Now as far as avoiding first novel mistakes in Whiteman, I avoided them because Whiteman wasn’t my first novel. I wrote a really wretched novel when I was 19 about two guys smuggling a truckload of pot to Chicago from Mexico, then I wrote a goofy, conceptual novel when I was 23 called The Day of the Dead, then I wrote a really bad adventure novel set in Scotland called A Long Walk when I was 29, which should have been called A Long Read, as well as a much better political novel that same year called Andalusia, which I sent to my agent, and which she rejected. Liz Darhansoff and I first met in New York through a mutual friend six years ago. She’s rejected a book of poems, a collection of stories, and Andalusia before she picked up Whiteman. And she was mostly right too and I’m glad I moved on from them.
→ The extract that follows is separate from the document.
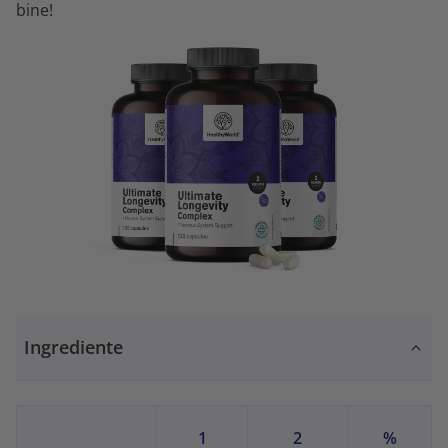
bine!
Ingrediente
1
2
%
Specifically in Whiteman, I avoided any mention of the Peace Corps because it taints the story with everyone’s prejudices about the organization. I wrote the things I wanted to write about, even when it made me cringe to think what people would think of me. I mean all the sex in the book. My favorite parts are still all of Jack’s love affairs and sexual escapades. I have two basic rules that apply to all my writing: something’s got to happen, and be readable.
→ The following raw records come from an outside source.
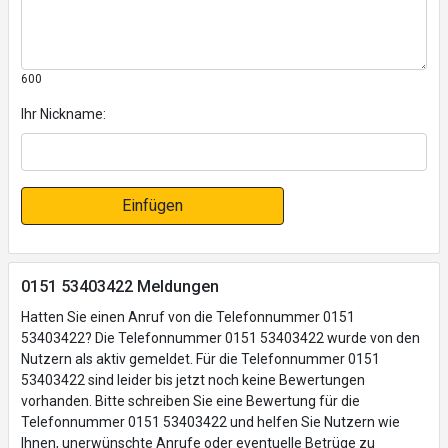
600
Ihr Nickname:
Einfügen
0151 53403422 Meldungen
Hatten Sie einen Anruf von die Telefonnummer 0151
53403422? Die Telefonnummer 0151 53403422 wurde von den
Nutzern als aktiv gemeldet. Für die Telefonnummer 0151
53403422 sind leider bis jetzt noch keine Bewertungen
vorhanden. Bitte schreiben Sie eine Bewertung für die
Telefonnummer 0151 53403422 und helfen Sie Nutzern wie
Ihnen, unerwünschte Anrufe oder eventuelle Betrüge zu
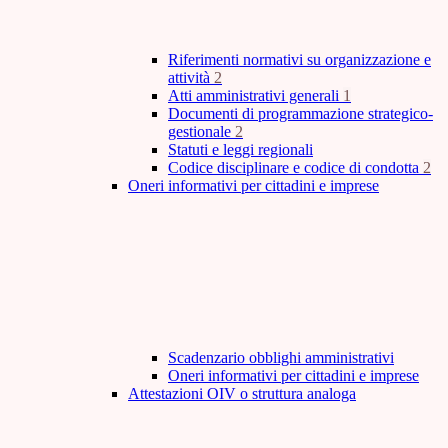
Riferimenti normativi su organizzazione e
attività
2
Atti amministrativi generali
1
Documenti di programmazione strategico-
gestionale
2
Statuti e leggi regionali
Codice disciplinare e codice di condotta
2
Oneri informativi per cittadini e imprese
Scadenzario obblighi amministrativi
Oneri informativi per cittadini e imprese
Attestazioni OIV o struttura analoga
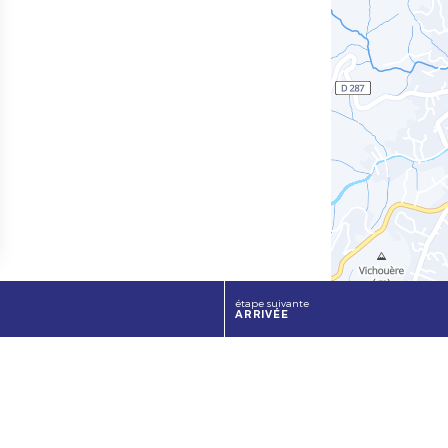
étape suivante
ARRIVÉE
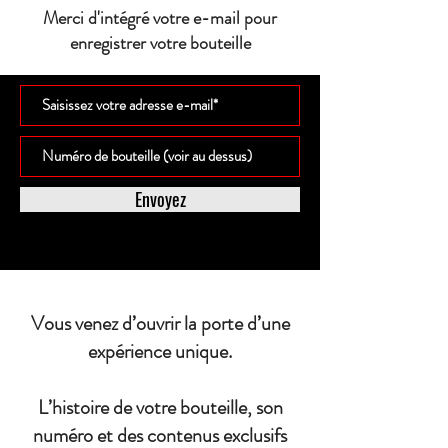
Merci d'intégré votre e-mail pour
enregistrer votre bouteille
Envoyez
Vous venez d’ouvrir la porte d’une
expérience unique.
L’histoire de votre bouteille, son
numéro et des contenus exclusifs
Writing takes a long time to develop. Much more than I imagined. I found my voice early on, at 22 I’d written a story where I had a voice that wasn’t copying anyone, was just mine. But, I still feel like I am learning, I still feel nervous everyday that I’ll ever write anything good again. I am a voracious reader, and have been since a child. That as much as developing a discipline got me ready.

[Excerpt]

When I was looking for blurbs for Whiteman, I went to the AWP conference in Vancouver and basically staked out those authors I admired who I wanted to ask. Bob Shacochis was one. I went up to him after his panel, introduced myself, invited him to a drink. Since we were both Peace Corps alums and Bob is interested in war stories, he took me up on the invite right away. He did write a blurb, and through him I got in contact with Norman Rush, who also cheerfully obliged. I did that same thing to Kim Addonizio there and she blurbed me, too. But people like Paul Theroux, Mary Gaitskill, Ha Jin, Tim O’Brien, they said ‘no’. I approached them through e-mail. They did wish me luck, though. Well, not O’Brien, I wrote him a snail letter. I mean, I’m a guy with one book. There are a million guys with one book. That said, I’m eternally grateful to the people who blurbed me. Someone told me that I didn’t have any integrity for doing things like that, that if I had such a bigtime publisher, then they should do all of that for me. Well I think that’s defeatist, that there is nothing wrong with approaching an author you admire, telling them so, and asking them once, and politely, if they’d look at galleys and maybe blurb it. My publisher appreciated it a lot, too.